# [Task]
Return, from the listing below, each line where the word "lines" appears.
----------------------------------------
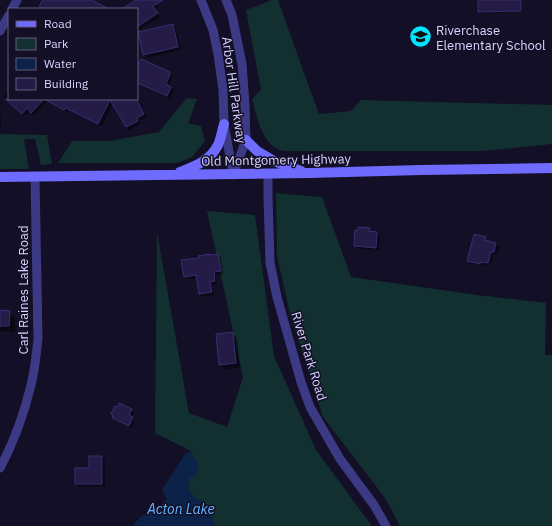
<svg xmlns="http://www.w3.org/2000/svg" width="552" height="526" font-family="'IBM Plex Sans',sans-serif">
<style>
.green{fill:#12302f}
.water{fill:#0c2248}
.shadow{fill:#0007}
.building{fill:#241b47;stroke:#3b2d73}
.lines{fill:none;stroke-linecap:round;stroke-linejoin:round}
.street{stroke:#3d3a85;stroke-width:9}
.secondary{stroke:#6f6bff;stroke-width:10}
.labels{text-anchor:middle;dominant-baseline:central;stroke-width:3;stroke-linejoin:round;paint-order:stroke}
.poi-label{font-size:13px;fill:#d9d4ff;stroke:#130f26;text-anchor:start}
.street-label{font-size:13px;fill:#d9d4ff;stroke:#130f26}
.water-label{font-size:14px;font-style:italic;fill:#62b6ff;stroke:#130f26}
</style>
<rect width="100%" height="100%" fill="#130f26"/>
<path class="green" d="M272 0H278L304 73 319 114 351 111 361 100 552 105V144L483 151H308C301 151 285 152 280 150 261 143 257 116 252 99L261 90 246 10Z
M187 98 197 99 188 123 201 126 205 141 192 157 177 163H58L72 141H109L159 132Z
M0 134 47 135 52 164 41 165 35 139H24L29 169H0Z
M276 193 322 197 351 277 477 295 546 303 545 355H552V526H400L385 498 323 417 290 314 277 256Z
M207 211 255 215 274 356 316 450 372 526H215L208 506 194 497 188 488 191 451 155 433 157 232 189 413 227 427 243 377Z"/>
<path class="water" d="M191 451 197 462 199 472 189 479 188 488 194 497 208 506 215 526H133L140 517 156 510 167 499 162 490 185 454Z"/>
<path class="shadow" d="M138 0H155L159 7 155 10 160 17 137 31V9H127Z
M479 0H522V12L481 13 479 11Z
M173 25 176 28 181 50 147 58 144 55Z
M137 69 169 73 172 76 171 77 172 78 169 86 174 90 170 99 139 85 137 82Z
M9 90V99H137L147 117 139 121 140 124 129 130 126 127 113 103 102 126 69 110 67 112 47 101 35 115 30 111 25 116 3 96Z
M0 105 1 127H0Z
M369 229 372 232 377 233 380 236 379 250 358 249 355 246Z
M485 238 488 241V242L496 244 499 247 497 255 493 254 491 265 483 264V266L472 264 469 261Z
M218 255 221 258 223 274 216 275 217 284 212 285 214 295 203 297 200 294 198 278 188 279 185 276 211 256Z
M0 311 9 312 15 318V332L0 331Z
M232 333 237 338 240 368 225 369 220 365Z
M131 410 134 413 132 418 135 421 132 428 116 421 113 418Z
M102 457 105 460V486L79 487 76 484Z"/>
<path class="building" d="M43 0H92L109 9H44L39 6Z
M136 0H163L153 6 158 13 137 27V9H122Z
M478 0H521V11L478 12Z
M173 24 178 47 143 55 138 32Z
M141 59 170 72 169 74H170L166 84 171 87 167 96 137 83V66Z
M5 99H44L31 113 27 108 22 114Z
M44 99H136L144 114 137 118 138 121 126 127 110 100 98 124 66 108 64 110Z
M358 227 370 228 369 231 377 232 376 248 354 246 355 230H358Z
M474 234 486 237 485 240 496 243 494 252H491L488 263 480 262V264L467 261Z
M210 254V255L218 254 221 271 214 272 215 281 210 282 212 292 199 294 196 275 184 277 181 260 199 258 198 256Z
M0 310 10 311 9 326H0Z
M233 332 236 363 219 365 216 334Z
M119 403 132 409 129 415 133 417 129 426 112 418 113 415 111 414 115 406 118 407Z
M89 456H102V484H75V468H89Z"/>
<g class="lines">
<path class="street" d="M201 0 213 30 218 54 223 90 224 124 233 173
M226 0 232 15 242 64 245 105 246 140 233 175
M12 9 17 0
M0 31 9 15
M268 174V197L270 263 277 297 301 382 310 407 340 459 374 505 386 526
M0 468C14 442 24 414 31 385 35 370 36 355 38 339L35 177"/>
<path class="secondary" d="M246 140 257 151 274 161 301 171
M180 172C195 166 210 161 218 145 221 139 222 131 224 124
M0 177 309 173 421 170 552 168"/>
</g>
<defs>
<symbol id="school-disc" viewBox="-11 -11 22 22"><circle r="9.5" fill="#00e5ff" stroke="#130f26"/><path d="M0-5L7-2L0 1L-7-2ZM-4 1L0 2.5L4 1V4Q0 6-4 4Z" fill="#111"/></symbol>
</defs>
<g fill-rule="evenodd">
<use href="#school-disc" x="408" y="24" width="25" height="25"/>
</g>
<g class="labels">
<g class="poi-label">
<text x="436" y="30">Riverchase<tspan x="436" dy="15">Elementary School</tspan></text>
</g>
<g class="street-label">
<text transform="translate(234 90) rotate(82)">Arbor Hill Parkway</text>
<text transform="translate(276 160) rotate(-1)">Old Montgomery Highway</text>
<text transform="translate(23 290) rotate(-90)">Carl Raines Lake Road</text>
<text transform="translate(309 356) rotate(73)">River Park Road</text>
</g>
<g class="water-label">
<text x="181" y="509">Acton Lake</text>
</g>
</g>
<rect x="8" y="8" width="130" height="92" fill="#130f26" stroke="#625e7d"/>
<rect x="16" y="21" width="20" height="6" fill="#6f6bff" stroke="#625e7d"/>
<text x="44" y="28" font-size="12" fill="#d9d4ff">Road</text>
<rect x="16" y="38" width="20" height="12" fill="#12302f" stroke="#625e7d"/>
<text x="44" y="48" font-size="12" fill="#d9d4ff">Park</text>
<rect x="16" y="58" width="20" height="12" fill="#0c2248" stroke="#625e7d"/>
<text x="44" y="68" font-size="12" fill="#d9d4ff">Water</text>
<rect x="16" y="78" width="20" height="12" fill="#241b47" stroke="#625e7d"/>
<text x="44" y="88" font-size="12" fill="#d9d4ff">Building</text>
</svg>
----------------------------------------
# [Your solution]
.lines{fill:none;stroke-linecap:round;stroke-linejoin:round}
<g class="lines">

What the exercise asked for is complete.